#### What to work on
Reproduce each of the rows below with every occurrence of "tallest bar" replaced by "highest bar", leaving all other text unchanged.

#### Dataset records
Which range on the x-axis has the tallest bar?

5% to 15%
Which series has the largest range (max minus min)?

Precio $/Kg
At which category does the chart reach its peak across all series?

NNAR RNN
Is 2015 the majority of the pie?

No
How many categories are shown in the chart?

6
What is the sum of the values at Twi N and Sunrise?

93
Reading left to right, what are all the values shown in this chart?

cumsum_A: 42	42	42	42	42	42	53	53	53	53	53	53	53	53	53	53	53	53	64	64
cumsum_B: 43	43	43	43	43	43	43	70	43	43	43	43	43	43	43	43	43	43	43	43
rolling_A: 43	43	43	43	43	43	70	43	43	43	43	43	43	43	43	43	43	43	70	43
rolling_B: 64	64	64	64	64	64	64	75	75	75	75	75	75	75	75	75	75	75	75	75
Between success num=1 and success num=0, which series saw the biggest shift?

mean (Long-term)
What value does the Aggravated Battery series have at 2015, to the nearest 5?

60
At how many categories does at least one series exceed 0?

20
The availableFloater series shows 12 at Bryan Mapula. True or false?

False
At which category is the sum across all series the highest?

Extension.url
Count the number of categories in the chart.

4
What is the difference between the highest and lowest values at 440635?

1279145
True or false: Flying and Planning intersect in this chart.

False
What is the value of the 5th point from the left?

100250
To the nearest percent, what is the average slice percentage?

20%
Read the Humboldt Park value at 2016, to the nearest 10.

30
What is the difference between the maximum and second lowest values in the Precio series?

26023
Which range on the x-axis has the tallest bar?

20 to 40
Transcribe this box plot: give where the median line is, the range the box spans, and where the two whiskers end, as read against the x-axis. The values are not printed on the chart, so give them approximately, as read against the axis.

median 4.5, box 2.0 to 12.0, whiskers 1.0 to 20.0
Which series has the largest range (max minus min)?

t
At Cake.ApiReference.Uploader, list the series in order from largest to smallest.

#### Your solution
Which range on the x-axis has the highest bar?

5% to 15%
Which series has the largest range (max minus min)?

Precio $/Kg
At which category does the chart reach its peak across all series?

NNAR RNN
Is 2015 the majority of the pie?

No
How many categories are shown in the chart?

6
What is the sum of the values at Twi N and Sunrise?

93
Reading left to right, what are all the values shown in this chart?

cumsum_A: 42	42	42	42	42	42	53	53	53	53	53	53	53	53	53	53	53	53	64	64
cumsum_B: 43	43	43	43	43	43	43	70	43	43	43	43	43	43	43	43	43	43	43	43
rolling_A: 43	43	43	43	43	43	70	43	43	43	43	43	43	43	43	43	43	43	70	43
rolling_B: 64	64	64	64	64	64	64	75	75	75	75	75	75	75	75	75	75	75	75	75
Between success num=1 and success num=0, which series saw the biggest shift?

mean (Long-term)
What value does the Aggravated Battery series have at 2015, to the nearest 5?

60
At how many categories does at least one series exceed 0?

20
The availableFloater series shows 12 at Bryan Mapula. True or false?

False
At which category is the sum across all series the highest?

Extension.url
Count the number of categories in the chart.

4
What is the difference between the highest and lowest values at 440635?

1279145
True or false: Flying and Planning intersect in this chart.

False
What is the value of the 5th point from the left?

100250
To the nearest percent, what is the average slice percentage?

20%
Read the Humboldt Park value at 2016, to the nearest 10.

30
What is the difference between the maximum and second lowest values in the Precio series?

26023
Which range on the x-axis has the highest bar?

20 to 40
Transcribe this box plot: give where the median line is, the range the box spans, and where the two whiskers end, as read against the x-axis. The values are not printed on the chart, so give them approximately, as read against the axis.

median 4.5, box 2.0 to 12.0, whiskers 1.0 to 20.0
Which series has the largest range (max minus min)?

t
At Cake.ApiReference.Uploader, list the series in order from largest to smallest.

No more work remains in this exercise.